As news of COVID-19 (simply called Wuhan Coronavirus at the time) began to spread, there was anxiousness and anticipation that perhaps holiday could be extended and we would not return to school. Initially, this seemed like a great idea and in thinking about how we could begin this project, wanted to capitalize on the fun and excitement our students had prior to discussing what the hear-and-now looked like. Hence the idea of a good, ole fashion collage. Who doesn’t like collages? They’re colorful, engaging, fun, AND allow each person to tell his/her/their own story.

At first, the students responded with a lot of questions: “Can my collage be this?”, “Can I do my collage by hand”, “Do I have to include today or can it just be my break?” on and on the questions were asked and I responded: “Whatever you think best tells your story.”

Along with the idea of collages, we also brought in 6-word memoirs. The idea was for students to whittle their days down to six meager words that would end up being crazy powerful in the end. Most students talked of their struggles with the situation and almost all voiced their frustration. The 6-word memoirs were also unique and as different as can be.
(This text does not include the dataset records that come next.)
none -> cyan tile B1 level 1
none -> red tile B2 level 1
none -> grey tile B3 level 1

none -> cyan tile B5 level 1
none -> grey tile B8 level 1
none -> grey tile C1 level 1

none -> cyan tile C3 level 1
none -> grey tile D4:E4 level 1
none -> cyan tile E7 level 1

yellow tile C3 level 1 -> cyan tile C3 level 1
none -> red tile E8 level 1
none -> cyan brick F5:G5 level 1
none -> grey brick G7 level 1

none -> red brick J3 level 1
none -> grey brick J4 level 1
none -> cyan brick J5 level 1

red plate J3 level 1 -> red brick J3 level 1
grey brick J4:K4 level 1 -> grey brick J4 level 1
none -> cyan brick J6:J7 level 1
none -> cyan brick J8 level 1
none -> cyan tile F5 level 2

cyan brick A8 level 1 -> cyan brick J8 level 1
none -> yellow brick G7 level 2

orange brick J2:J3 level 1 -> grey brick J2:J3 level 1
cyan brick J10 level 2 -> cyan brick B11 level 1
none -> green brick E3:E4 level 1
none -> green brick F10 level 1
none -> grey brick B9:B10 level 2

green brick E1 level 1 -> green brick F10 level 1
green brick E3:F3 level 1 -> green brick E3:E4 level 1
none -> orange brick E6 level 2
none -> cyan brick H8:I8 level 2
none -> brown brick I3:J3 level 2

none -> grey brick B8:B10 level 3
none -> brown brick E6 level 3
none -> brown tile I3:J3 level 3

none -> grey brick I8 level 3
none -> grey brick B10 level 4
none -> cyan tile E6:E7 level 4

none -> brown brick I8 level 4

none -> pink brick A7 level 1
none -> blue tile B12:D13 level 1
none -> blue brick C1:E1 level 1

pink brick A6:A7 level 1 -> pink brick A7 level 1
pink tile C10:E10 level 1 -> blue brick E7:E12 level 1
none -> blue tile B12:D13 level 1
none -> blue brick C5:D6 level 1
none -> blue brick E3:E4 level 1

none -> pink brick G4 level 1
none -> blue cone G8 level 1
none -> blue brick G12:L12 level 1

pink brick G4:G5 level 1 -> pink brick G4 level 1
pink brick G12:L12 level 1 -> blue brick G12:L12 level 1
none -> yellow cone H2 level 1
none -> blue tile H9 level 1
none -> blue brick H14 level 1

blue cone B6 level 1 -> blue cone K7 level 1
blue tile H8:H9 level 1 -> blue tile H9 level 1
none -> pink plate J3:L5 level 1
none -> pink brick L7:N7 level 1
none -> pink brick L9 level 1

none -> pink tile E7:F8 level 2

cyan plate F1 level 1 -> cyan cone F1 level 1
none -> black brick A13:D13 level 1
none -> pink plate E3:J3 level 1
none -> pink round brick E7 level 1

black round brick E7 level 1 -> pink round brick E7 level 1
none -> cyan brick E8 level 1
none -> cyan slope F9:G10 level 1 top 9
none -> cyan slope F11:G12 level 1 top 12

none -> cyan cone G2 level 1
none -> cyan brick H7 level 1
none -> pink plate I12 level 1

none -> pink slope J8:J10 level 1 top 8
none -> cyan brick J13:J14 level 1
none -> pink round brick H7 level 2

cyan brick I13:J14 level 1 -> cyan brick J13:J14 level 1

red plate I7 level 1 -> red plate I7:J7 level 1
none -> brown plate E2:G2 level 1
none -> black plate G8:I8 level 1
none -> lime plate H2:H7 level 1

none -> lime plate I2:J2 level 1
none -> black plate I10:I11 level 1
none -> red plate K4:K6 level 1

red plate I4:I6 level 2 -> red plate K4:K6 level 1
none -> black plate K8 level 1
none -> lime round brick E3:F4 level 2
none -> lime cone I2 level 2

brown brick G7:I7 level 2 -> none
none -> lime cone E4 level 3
Some students shared the many places they had moved over the past 4 weeks, while others shared that they hadn’t left the walls of their apartment. The collages and memoirs ended up being an added bonus: I was able to very quickly and obviously tell how my students were coping with this time. I reached out to many students I was concerned about and had the counselor reach out to others. I gained a new appreciation for what my students had been experiencing throughout this time.

6-word memoirs:

  • “E-learning and food, the main stuff”
  • “Masks everywhere. Extra safety precautions. Stuck.”
  • “I want normal life. DIE VIRUS”
  • “Caged in silence. Street’s asleep… When?”
  • “Same Day, Same Week, Same Month.”
  • “Disaster is just around the corner.”
  • “First trapped, now safe but chilly.”
  • “everyday the same, every day repetitive”
  • “In and out of the pool”
  • “Elearning has taken over my life.”